The lipstick effect?
Ulta Beauty and Sephora typically rely on in-store sales for 80% to 90% of their revenue, according to figures in Business of Fashion. The lipstick effect phenomenon was identified by Leonard Lauder, currently chairman emeritus of Estée Lauder, as a feel-good purchase impulse during recessions that causes a rise in lipstick sales. It appears to be shifting from lipstick during this economic slump to eye and nail products. For evidence of the former, Business of Fashion cited research firm 7Park Data, which reported that Ulta’s online sales in the two-week period at the end of March were up 63%, and four of five of the bestselling items were eye products from Anastasia Beverly Hills, Benefit and Stila.
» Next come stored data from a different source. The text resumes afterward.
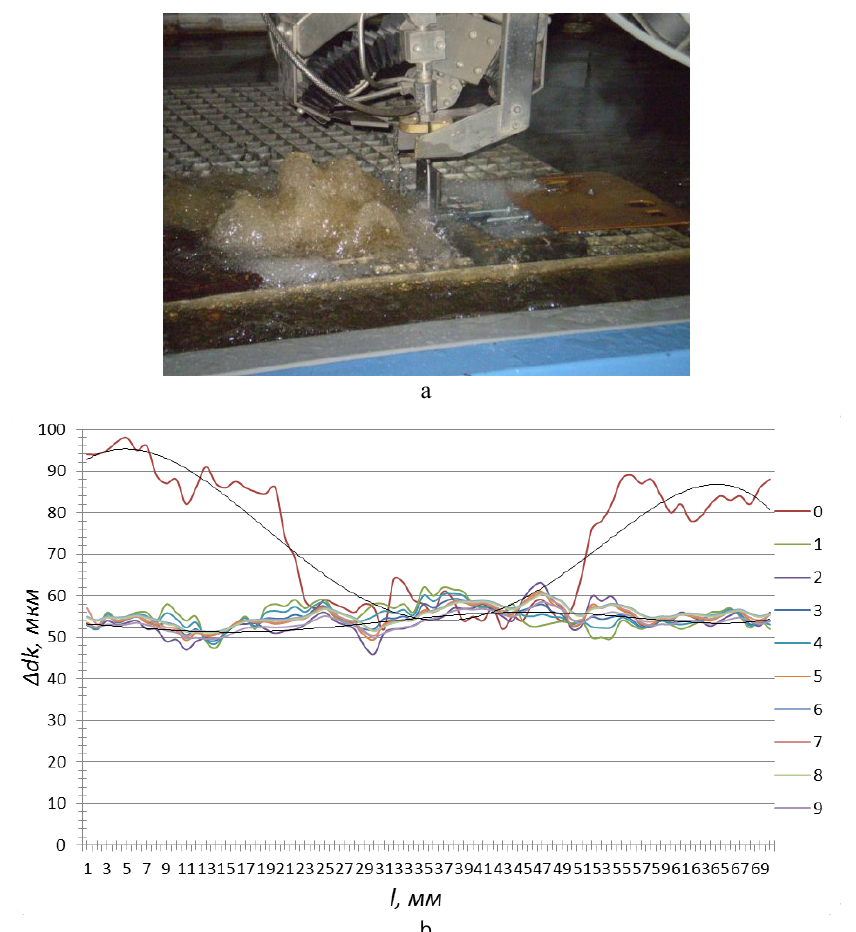
Fig. 12. Coated tubes (a) and wear profile of the channel after 10 hours of work (b): 0 – without layers; 1–9 – coated functional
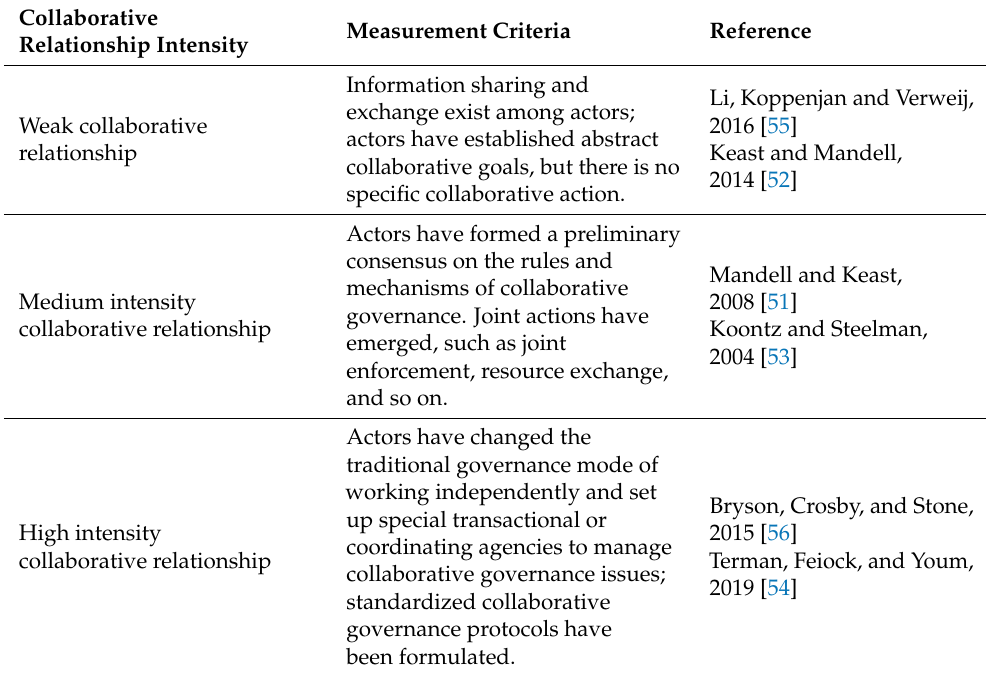
Table 1. Measurement of the intensity of coastal zone environment collaborative governance relationships.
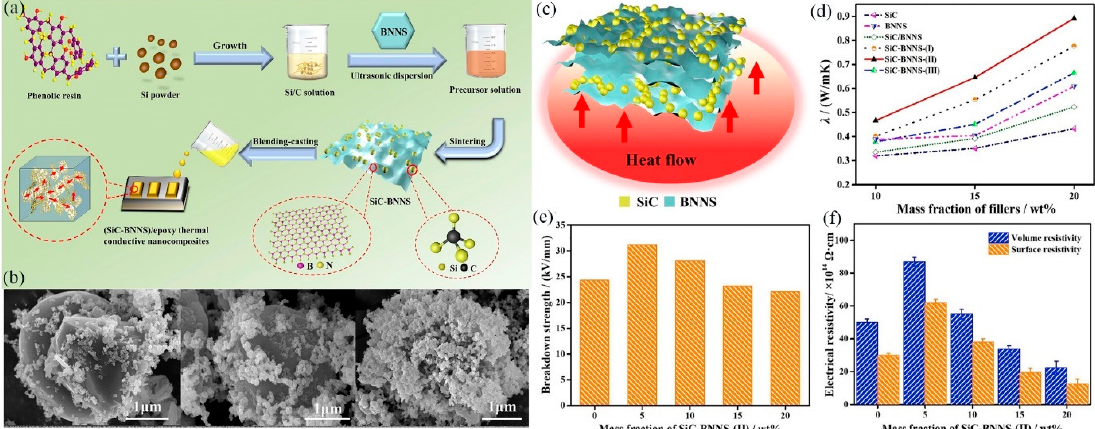
Figure 17. ( a ) Schematic diagram for the fabrication of (SiC-BNNS) / epoxy thermally conductive nano-composites. ( b ) SEM images of (SiC-BNNS, 2 / 1)-(I), (SiC-BNNS, 1 / 1)-(II), and (SiC-BNNS, 1 / 2)-(III). ( c ) Thermally conductive mechanism for hetero-structured SiC-BNNS fillers. ( d ) λ , ( e ) breakdown strength, and ( f ) electrical resistivity of the SiC-BNNS-(II) / epoxy thermally conductive nanocomposites (reproduced with permission from [153]).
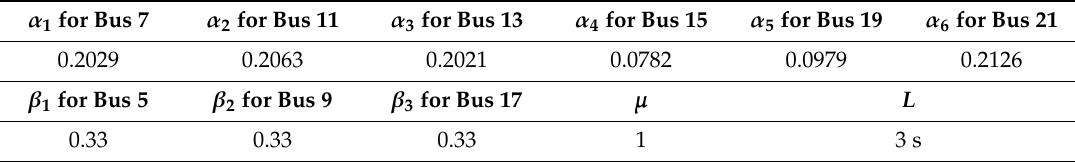
Table 1. Key parameters of the simulation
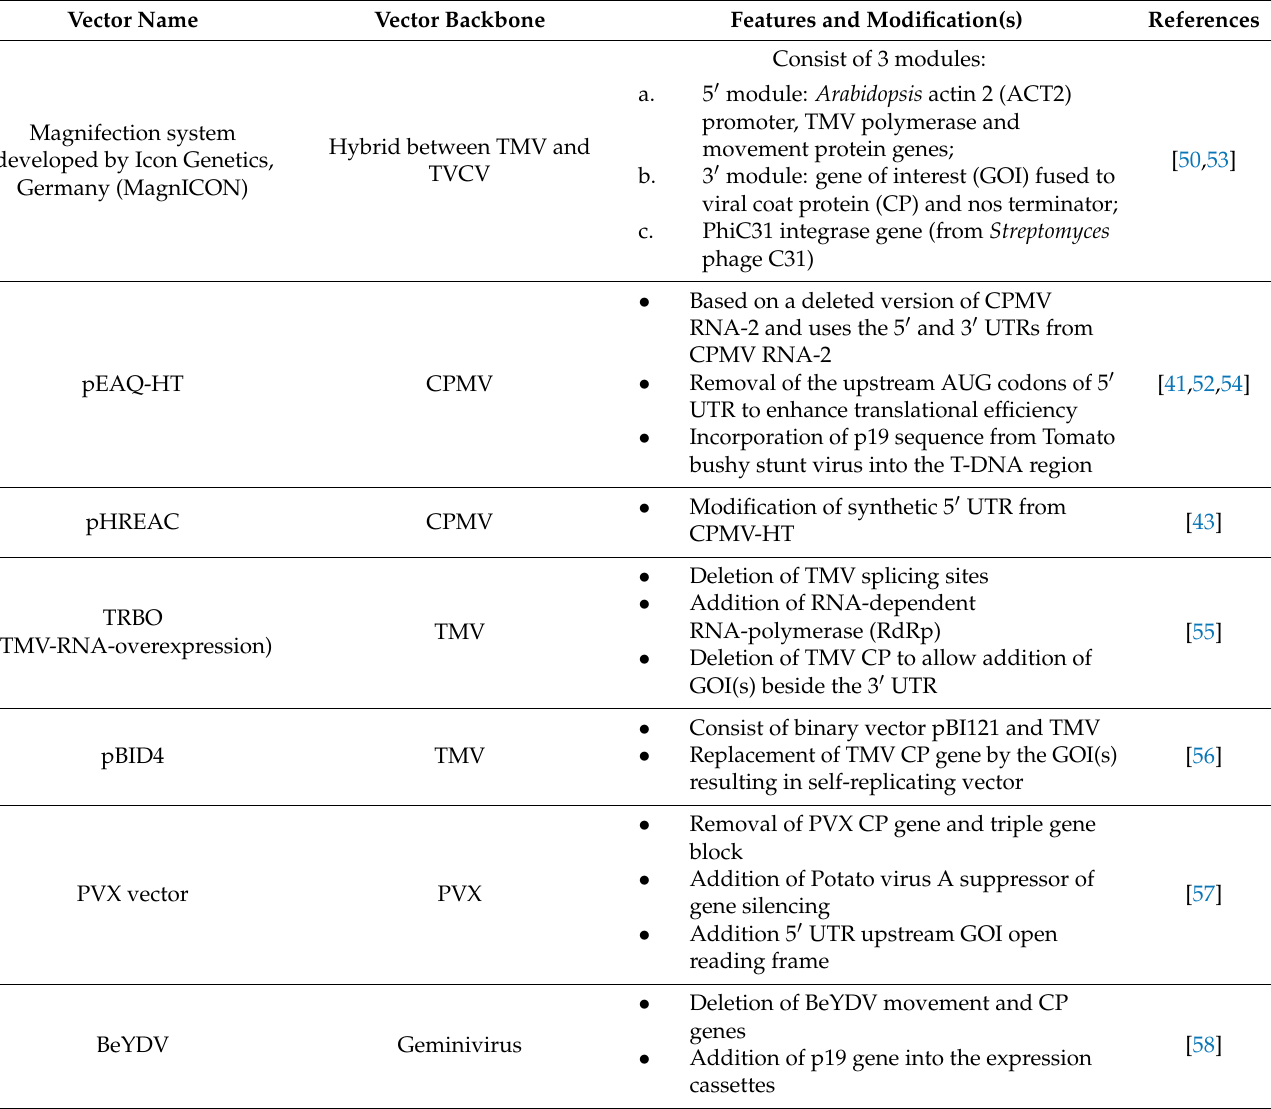
Table 2. List of commonly used RNA and DNA plant virus-based deconstructed vectors for Agrobac- terium tumefaciens -mediated transient transformation in planta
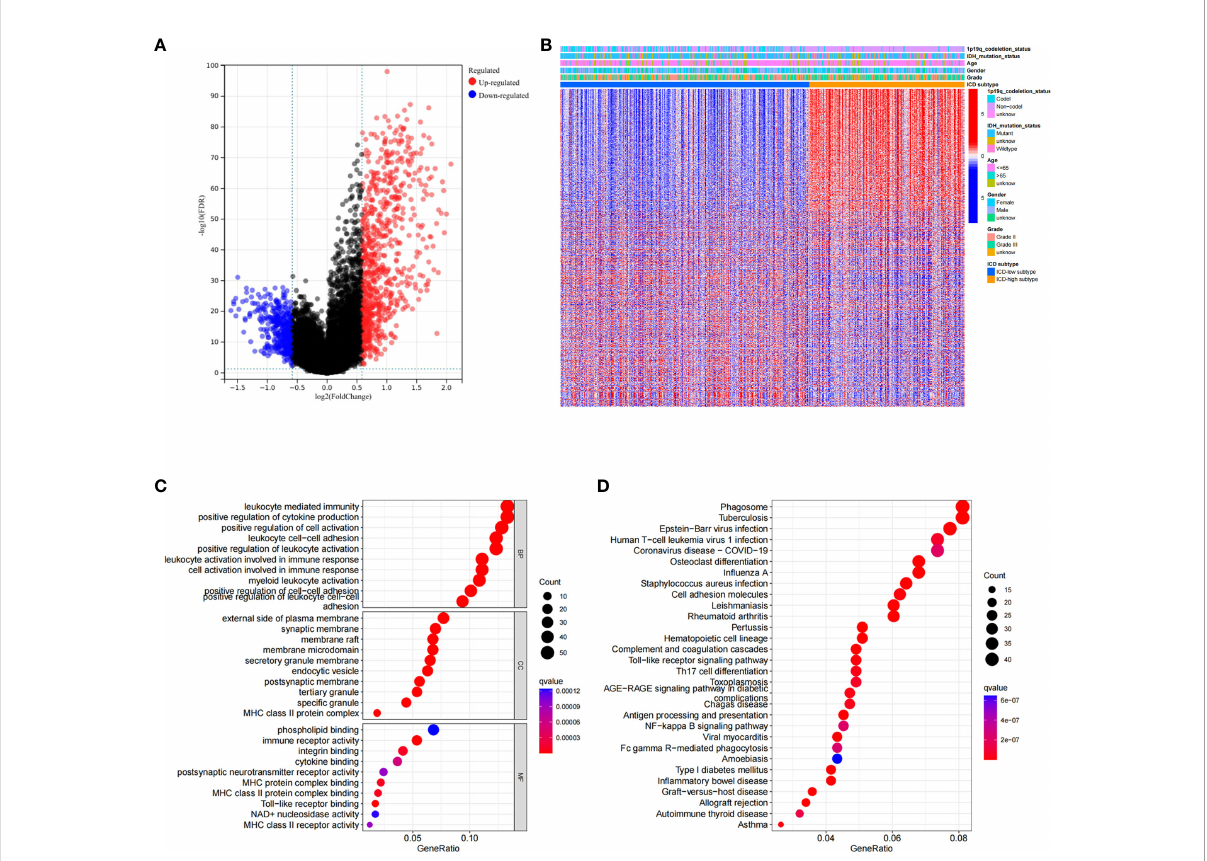
FIGURE 3 Analysis of differentially expressed genes (DEGs) and functional enrichment analysis in different ICD subtypes. (A) Volcano plot of the distribution of DEGs between ICD-high and ICD-low subtypes in TCGA cohort. (B) Heatmap of the DEG expression between ICD-high and ICD-low subtypes. (C, D) Dots plot of the KEGG (C) and GO (D) enrichment analysis. The size of the dot represents the gene count, and the colour of the dot represents the q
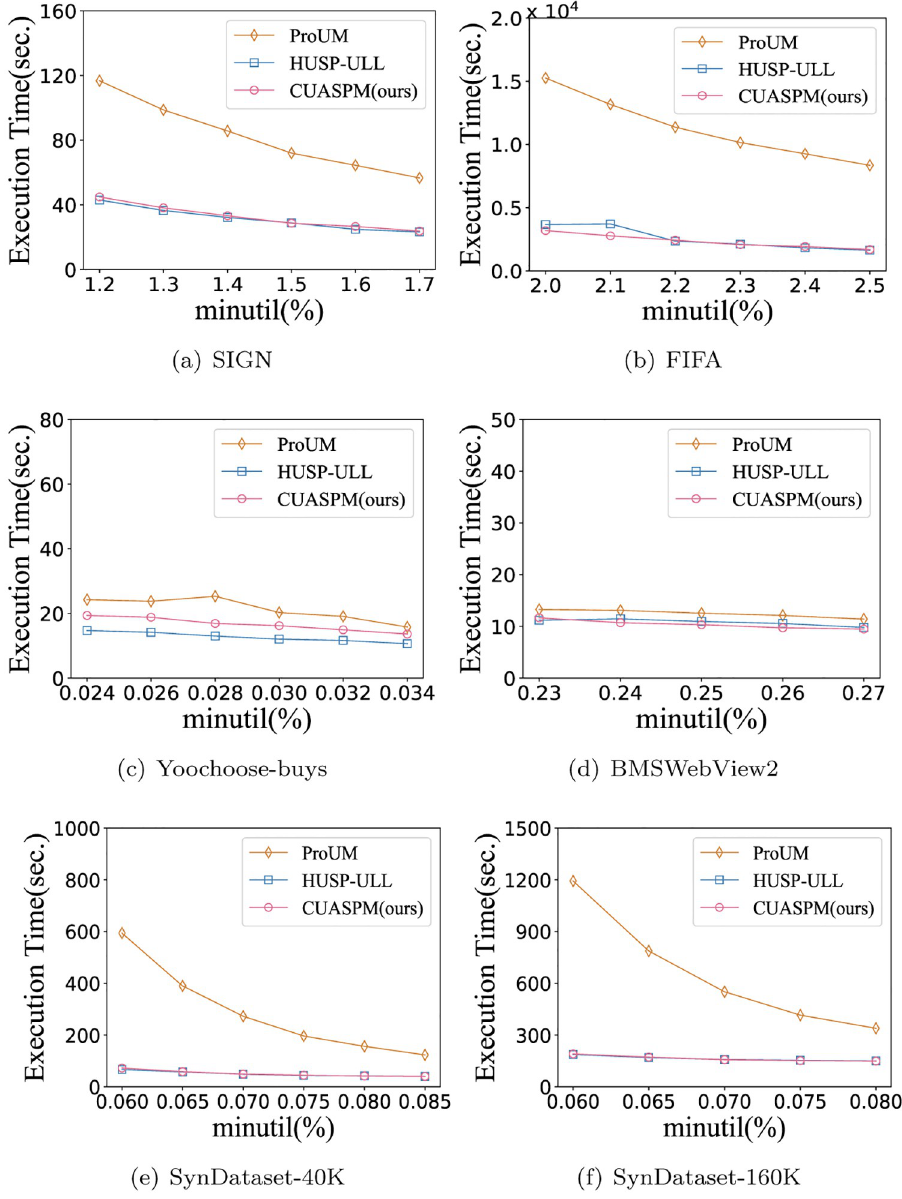
Fig 4. Execution time under the various minutil thresholds. (a) SIGN, (b) FIFA, (c) Yoochoose-buys, (d) BMSWebView2, (e) SynDataset-40K, and (f)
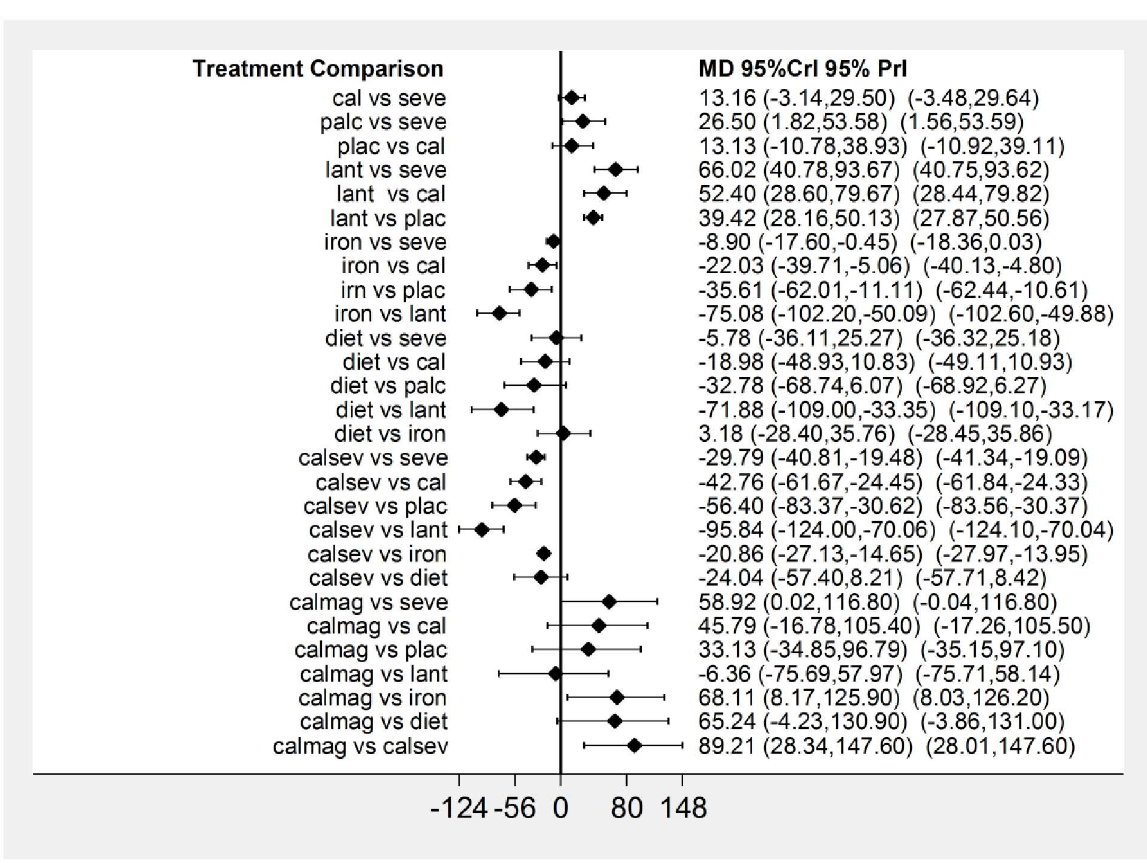
Fig 9. Network meta-analysis results for serum parathyroid hormone. Forest plot of effectiveness outcome for mean parathyroid hormone reductionat the end of the study period; MD: Mean difference;Crl: Credibleinterval; PrI: predictiveinterval.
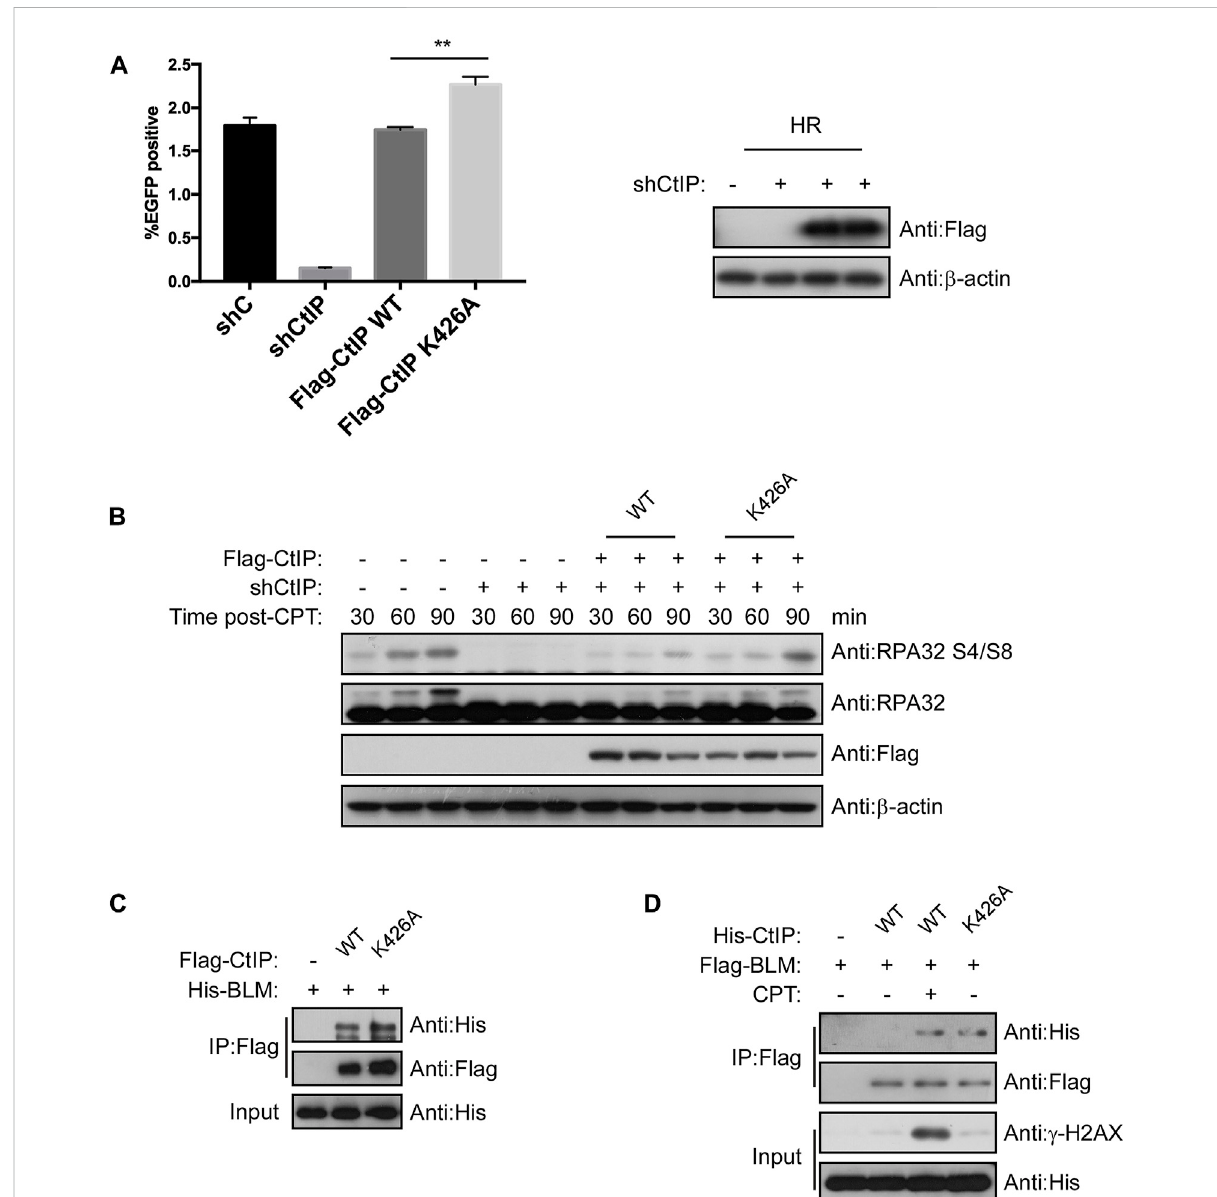
FIGURE 7 Ubiquitination of CtIP by PPIL2 suppresses HR and DSB end resection. (A) An EGFP-HR assay was performed in U2OS cells stably expressing Flag-CtIP WT or K424A mutant, and U2OS cells were infected with an shRNA control (shC) or shPPIL2. Western blotting shows the expression of Flag-CtIP variants. (B) U2OS cells were transfected to stably express Flag-CtIP WT or K426A mutants and treated with shCtiP to silence endogenous CtIP expression, treated with CPT (2 μ M) for 1 h and released at different times, and then assayed via Western blotting with the indicated antibodies. (C) IPandWesternblottingwiththeindicatedantibodiesoflysatefrom293TcellswerecotransfectedwithHis-BLMandFlag-CtIPmutant expression constructs. (D) 293T cells were cotransfected with Flag-BLM and His-CtIP mutant expression constructs. Cells were treated with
Sephora’s top seller was an eye item from Kiehl’s. Why eye products? Perhaps it’s because they can be worn and seen above surgical masks, and add spice to Zoom meeting looks.
The beauty giants
For the billion-dollar players, COVID-19 hasn’t been kind. Multinationals such as L’Oréal, Estée Lauder, Coty and Unilever have withdrawn earlier guidance for 2020 results and prepared investors for downturns. Estée Lauder executives are pay cuts in the range of 20% to 50%. Across its portfolio, Unilever isn’t seeing sales bumps during the pandemic so far. Improved sales of soap were neutralized by declines in “out-of-home food consumption of its ice creams and restaurant products.”
In contrast, Procter & Gamble revised its guidance upward thanks to enormous holdings in grocery-oriented brands. L’Oréal provided another bright spot recently as it reported 5% progress for the most recent quarter, pointing to resilient sales of shampoos in grocery stores and skincare at drugstores. It also experienced a sales rebound in China.
The road ahead
HatchBeauty Brands doesn’t believe the impacts of the pandemic on the beauty industry will disappear as it eases. The incubator foresees persistent struggles for nail salons after restrictions lift. They will have to confront public concerns about ensuring clean environments. Those concerns will prolong the popularity of at-home nail treatments. The supplement industry is poised to continue to expand, too, as consumers seek immunity-boosting ingredients. An interest in sustainability, surging before the pandemic, could diminish. The sterility of virgin plastic packaging may be prized.